Gori le tourisme macabre

Écrit par Sébastien

Excursions & circuits en GéorgieGori le tourisme macabre

Gori est une petite ville située dans la région de Kartli en Géorgie, juste à l’ouest de Tbilissi. Les touristes ont deux raisons principales de se rendre à Gori : premièrement, pour explorer l’ancienne ville troglodyte d’Ouplistsikhé, et deuxièmement, pour visiter le musée Staline que j’ai appelé « lieu de naissance du mal ». Le plus atroce des dictateurs ayant exterminé plus de 20 millions de personnes attire malheureusement trop souvent les curieux.

Gori n’est pas que le lieu de naissance de Staline, mais c’est aussi une belle forteresse qui surplombe la ville. Vous pouvez déambuler dans les rues pittoresques à la recherche des vestiges soviétiques. Deux musées alternatifs sont également intéressants, dont la galerie d’art. On retrouve aussi un bazar vivant et une cuisine locale chaleureuse. À quelques kilomètres la ville troglodyte d’Ouplistsikhé est impressionnante et pour les amateurs de vin au sud se trouve l’AOP Ateni avec son château éponyme.

Temps de lecture estimé : 22 minutes

Quelques mots sur Gori

Gori est une ville industrielle située en Géorgie, dans la région de Kartlie intérieure. Située à la confluence des rivières Liakhvi et Koura, la ville fut fondée par un des plus grands rois de Géorgie, David 4, dit le Bâtisseur au 11e siècle. Cependant, la forteresse de Gori, appelée Goristsikhé semble avoir été utilisée dès le 7Ie siècle, et des preuves archéologiques indiquent l’existence d’une communauté urbaine dans l’Antiquité.

Gori est la septième ville de Géorgie par sa population et sert de capitale administrative à la région de Kartli intérieure. Située entre Tbilissi et Koutaïssi, elle a servi de point de passage important sur les routes commerciales est-ouest (dont la route de la soie) pendant des siècles.

Le nom « Gori » vient du mot géorgien gora qui signifie « tas » ou « colline ». Lorsque vous approchez de Gori par la route ou le train, vous pouvez immédiatement voir d’où vient l’inspiration du nom : une énorme colline de grès au sommet plat s’élève de la plaine au centre de la ville, non loin de l’endroit où les rivières Mtkvari et Liakhvi se rencontrent.

À l’époque médiévale, Gori était une importante place forte militaire. La forteresse de Gori, le château à étages caractéristique de la ville, descend en cascade le long du flanc de la colline, formant des terrasses en pierre et des points de vue. C’est de là que les soldats ont tenté de dévier une succession d’assauts lancés par les forces mongoles, ottomanes et perses.

En 1299, Gori est capturée par les tribus Alan qui fuyaient la conquête mongole de leur patrie d’origine dans le Caucase du Nord. Le roi géorgien Georges 5 a récupéré la ville en 1320, repoussant les Alans au-delà des montagnes du Caucase.

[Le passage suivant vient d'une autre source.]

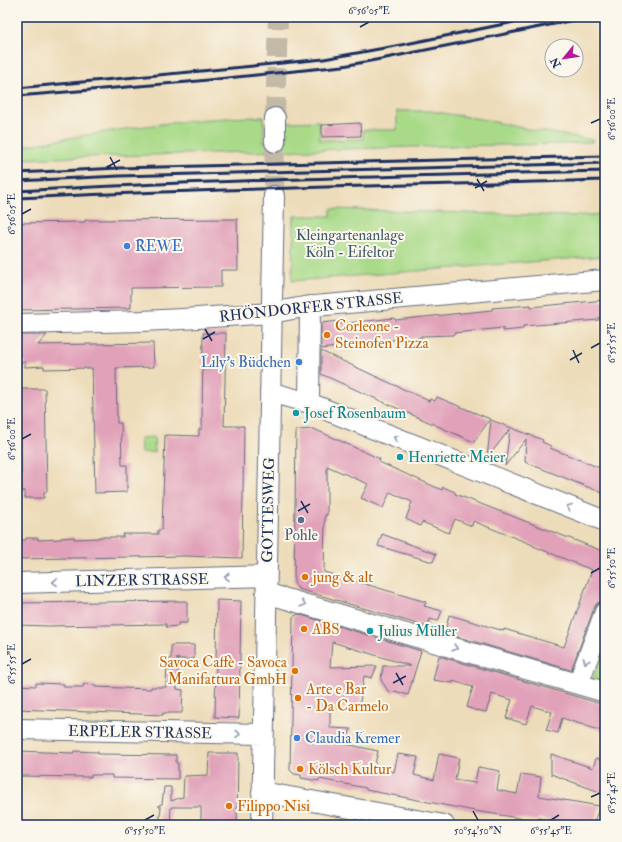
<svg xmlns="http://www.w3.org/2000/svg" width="622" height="842" font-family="'IM FELL Double Pica',serif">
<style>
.green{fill:#a9da88;stroke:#628473}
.building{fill:#e1a1b9}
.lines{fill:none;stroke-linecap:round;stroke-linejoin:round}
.minor-tunnel{stroke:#c3b9a7;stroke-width:20;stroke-dasharray:20 10;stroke-linecap:butt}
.minor-casing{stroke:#646c7e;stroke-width:22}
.minor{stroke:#fff;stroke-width:20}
.rail{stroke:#1b2f5e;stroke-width:3}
.oneway{stroke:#8d97ae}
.ticks{fill:none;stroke:#1b2f5e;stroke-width:1.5}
.shop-dot{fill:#3f7fe0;stroke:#fbf7ec;stroke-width:1.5}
.food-dot{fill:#e8710a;stroke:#fbf7ec;stroke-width:1.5}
.culture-dot{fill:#0f9aa8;stroke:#fbf7ec;stroke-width:1.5}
.service-dot{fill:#5c6f8a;stroke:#fbf7ec;stroke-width:1.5}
.labels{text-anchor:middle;stroke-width:4;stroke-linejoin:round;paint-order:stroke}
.park-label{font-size:15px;fill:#3e5a68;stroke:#fbf7ec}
.shop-label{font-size:15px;fill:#366cbe;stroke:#fbf7ec;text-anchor:start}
.street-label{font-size:15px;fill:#1b2f5e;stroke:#fbf7ec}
.food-label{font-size:15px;fill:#c56008;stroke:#fbf7ec;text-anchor:start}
.culture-label{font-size:15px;fill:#0d838f;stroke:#fbf7ec;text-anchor:start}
.service-label{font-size:15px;fill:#4e5e75;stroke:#fbf7ec}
.neatline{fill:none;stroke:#1b2f5e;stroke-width:1.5}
.ticks-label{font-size:10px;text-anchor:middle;fill:#1b2f5e}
</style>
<rect width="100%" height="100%" fill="#fbf7ec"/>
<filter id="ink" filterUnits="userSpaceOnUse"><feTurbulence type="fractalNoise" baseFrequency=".025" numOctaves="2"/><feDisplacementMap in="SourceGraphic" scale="8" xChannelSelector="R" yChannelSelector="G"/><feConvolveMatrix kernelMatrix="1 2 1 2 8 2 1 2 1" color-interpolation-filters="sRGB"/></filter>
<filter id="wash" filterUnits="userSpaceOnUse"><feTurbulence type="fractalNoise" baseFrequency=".012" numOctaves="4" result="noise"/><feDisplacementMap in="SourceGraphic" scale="16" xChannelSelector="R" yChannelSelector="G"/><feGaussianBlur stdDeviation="0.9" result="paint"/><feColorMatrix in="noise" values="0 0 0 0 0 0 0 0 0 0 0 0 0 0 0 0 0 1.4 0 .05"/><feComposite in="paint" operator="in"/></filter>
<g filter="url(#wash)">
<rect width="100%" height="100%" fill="#eddcb9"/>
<path class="green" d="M397,111H430L481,119L527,129L593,140L592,142L566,144L446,146L17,159V147C99,133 181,117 264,117V142L287,141V122L319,121L320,140L363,139V130H397Z
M331,209L567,216L605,214V256L292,281L294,216H331Z
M154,437L155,452L141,453L140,438Z
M605,646V685L592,681Z"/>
<g id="blocks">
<path class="building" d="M360,123L361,136L322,137V125Z
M237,219L238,270H221V287L131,288V308L17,310V223L85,222V220Z
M605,300V317L598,318L599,320L523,326V329L503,331V328L454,333L453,335L421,336V338L391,340V342L366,345V343L321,349V323L340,321V324L394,318L395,320L492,310V308L531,305V307Z
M203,333H226L224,426H244L242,558L185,556L17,559V540H26V538H38V540L61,539V538L74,537V539L99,538V537H123V534H158V530H162L165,435L199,436V429H202Z
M17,335H47L38,345L153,343L154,367L116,368L117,423H121L122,465H127V492L95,493L92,368L44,369V366L25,367V362H17Z
M321,351L429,401L430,399L435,401L437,397L490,419L474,442L383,402L321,374Z
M20,389H45L47,492H44V498H25V491H22Z
M491,420L543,440L542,442L551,446L550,448L605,470V494L525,462L526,439L505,466L510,429L487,458Z
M314,429L380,459L379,462L442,490L443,487L455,492V494L605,552V593L602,601L597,603L594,608L571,670L445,633L449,615L504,631V629L564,647L592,570L533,546V545L473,521L472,526L455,519L449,533L422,522L420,526L406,519L412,502L390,492L383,508L361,498L368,484L327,466V515H325L324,572L426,602L424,606L442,611L438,621L430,619L428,627L298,589L294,582L296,430Z
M382,534L436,554L433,562L378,546Z
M217,600L241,601L239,718L215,717Z
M187,601V623H178V626L166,627V624L48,626L17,625V603Z
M298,614L421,651L408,695L395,691L393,693L388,691L381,680L383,666H411L332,642L330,667L377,666L372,678L364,676L359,708H330V728L351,729L345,744L378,751L374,768L394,772L398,754L418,757L414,775L434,780L439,754L459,758L455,780L475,783L478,767L500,771L497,790L517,794L521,774L541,777L539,796L600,806L593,825H560V822L538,818V821L475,811L366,790V788L319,779V781L301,778V775L294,774L290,770L293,617Z
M171,645H194V659H176H178L177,689L183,690L182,713H163V715L17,709V685L36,686V683L64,684V687H83L84,684L95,685V687L151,689V687H166L167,659H171Z
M439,656L605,705V732L562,718L558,733L546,730L552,712L532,706L526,724L506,718L512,700L492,694L486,712L477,710V711L467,707L473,687L453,681V683L433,680Z
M17,751L74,753V751L98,752V754L176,755V763H178V779L112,778V775H91V777L17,776Z
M209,753H238L237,825H201V807H171L170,825H159L161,807H159V805L162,804L164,787H171V801L183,797L184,776L208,775Z
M551,754L593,768L596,758L605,761V794L551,774Z"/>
</g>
</g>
<g filter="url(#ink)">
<use href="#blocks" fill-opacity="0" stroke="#646c7e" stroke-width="1"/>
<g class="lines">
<path class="minor-tunnel" d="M275,118L278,17
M274,196L275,142"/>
<defs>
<path id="minor" d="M275,142V118
M17,324L142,321L182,319L271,313L304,307L605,280
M270,392L309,403L605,521
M309,403L310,306
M17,583L266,576
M266,593L605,692
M578,684L605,612
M17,729L263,734
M262,792L444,825
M262,825L274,196"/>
</defs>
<use href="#minor" class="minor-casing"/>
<use href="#minor" class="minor"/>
<path class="rail" d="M17,88L201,71L324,59L401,45L539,17
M17,96L188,82L343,66L381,59L589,17
M17,173L119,168L605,156
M17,181L119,176L605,163
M17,191C213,180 409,176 605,171
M17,198C213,188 409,186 605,180"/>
</g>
<defs><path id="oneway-chevron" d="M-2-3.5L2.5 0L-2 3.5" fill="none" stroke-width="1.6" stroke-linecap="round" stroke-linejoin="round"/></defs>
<g class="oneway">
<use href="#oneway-chevron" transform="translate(396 438) rotate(-158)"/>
<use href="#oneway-chevron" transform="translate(569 507) rotate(-158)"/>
<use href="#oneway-chevron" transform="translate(227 577) rotate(179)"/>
<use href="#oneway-chevron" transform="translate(55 582) rotate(179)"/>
<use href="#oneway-chevron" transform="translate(303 604) rotate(16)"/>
<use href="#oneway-chevron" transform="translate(455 648) rotate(16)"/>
<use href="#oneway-chevron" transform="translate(586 661) rotate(111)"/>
<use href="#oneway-chevron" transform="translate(238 734) rotate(1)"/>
</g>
</g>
<path class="ticks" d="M360,27L369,22M591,123L600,119M110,157L117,170M107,167L120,160M477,179L484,191M475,188L487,181M22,214L31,209M205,329L212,341M203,339L215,332M591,348L600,343M573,350L579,363M570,360L582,353M22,439L31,434M301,501L308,513M298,511L310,504M591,573L600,568M22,664L31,659M396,673L403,685M393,683L406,676M591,797L600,793M473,811L478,820M145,820L154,815M551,820L559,815"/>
<g class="shop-dot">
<circle cx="127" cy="246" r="4"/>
<circle cx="299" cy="362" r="4"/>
<circle cx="297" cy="738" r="4"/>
</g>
<g class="food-dot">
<circle cx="327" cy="335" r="4"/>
<circle cx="305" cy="577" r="4"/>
<circle cx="304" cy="629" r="4"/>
<circle cx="295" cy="671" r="4"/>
<circle cx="298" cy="698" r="4"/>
<circle cx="300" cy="769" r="4"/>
<circle cx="229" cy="806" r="4"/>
</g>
<g class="culture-dot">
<circle cx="296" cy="413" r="4"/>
<circle cx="400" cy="457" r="4"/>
<circle cx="370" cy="631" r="4"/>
</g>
<circle class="service-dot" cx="301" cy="520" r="4"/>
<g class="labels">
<g class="park-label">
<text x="350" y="240">Kleingartenanlage<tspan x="350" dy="17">Köln - Eifeltor</tspan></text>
</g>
<g class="shop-label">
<text x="135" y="251">REWE</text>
<text x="291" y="367" text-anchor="end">Lily's Büdchen</text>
<text x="305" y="743">Claudia Kremer</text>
</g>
<g class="street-label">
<text transform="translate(311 307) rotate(-6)" y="5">RHÖNDORFER STRASSE</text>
<text transform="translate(268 510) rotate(-89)" y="5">GOTTESWEG</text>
<text transform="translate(142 580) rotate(-1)" y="5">LINZER STRASSE</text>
<text transform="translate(140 732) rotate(1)" y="5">ERPELER STRASSE</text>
</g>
<g class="food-label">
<text x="335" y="331">Corleone -<tspan x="335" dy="17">Steinofen Pizza</tspan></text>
<text x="313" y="582">jung &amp; alt</text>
<text x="312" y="634">ABS</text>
<text x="287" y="667" text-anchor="end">Savoca Caffè - Savoca<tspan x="287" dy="17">Manifattura GmbH</tspan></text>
<text x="306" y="694">Arte e Bar<tspan x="306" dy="17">- Da Carmelo</tspan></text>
<text x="308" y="774">Kölsch Kultur</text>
<text x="237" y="811">Filippo Nisi</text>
</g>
<g class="culture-label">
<text x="304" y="418">Josef Rosenbaum</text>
<text x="408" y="462">Henriette Meier</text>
<text x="378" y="636">Julius Müller</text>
</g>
<g class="service-label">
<text x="301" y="540">Pohle</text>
</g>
</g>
<rect width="622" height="842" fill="none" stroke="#fbf7ec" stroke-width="44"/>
<g transform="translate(564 58) rotate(241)"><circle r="19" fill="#fbf7ec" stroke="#a1a7b3"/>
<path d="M0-3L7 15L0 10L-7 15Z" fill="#b5179e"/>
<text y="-6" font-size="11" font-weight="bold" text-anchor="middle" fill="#1b2f5e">N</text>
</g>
<rect x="22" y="22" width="578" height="798" class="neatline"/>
<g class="ticks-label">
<text x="369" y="14">6°56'05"E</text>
<text transform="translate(611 119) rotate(-90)" y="4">6°56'00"E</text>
<text transform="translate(11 214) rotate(-90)" y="4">6°56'05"E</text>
<text transform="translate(611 343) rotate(-90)" y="4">6°55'55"E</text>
<text transform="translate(11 439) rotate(-90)" y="4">6°56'00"E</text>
<text transform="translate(611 568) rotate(-90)" y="4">6°55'50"E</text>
<text transform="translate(11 664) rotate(-90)" y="4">6°55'55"E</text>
<text transform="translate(611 793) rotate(-90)" y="4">6°55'45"E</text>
<text x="145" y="834">6°55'50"E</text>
<text x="478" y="834">50°54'50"N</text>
<text x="551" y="834">6°55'45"E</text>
</g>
</svg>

Avec la chute du royaume médiéval de Géorgie, Gori, stratégiquement située au carrefour des principales routes de transit, a été fréquemment la cible d’envahisseurs étrangers et a changé de main à plusieurs reprises. Elle a d’abord été prise et mise à sac par le Turkmen Uzun Hassan en 1477, puis par Tahmasp Ier de Perse au milieu du 16e siècle. À la fin de ce siècle, Gori passa brièvement aux mains des Ottomans lors de la guerre ottomano-persane de 1578 à 1590, et devint leur principal avant-poste en Géorgie jusqu’à ce qu’elle soit récupérée par les Géorgiens sous Simon Ier, roi de Kartli, après de violents combats en 1599. En 1614, la ville fut à nouveau occupée par les Perses sous le règne du Chah Abbas Ier. Après les occupations successives des Ottomans de 1723 à 1735, et des Perses de 1735 à 1740, Gori est revenue sous le contrôle des Géorgiens sous les rois Teimuraz II, et Erekle II, dont les efforts ont contribué à faire progresser l’économie et la culture de la ville.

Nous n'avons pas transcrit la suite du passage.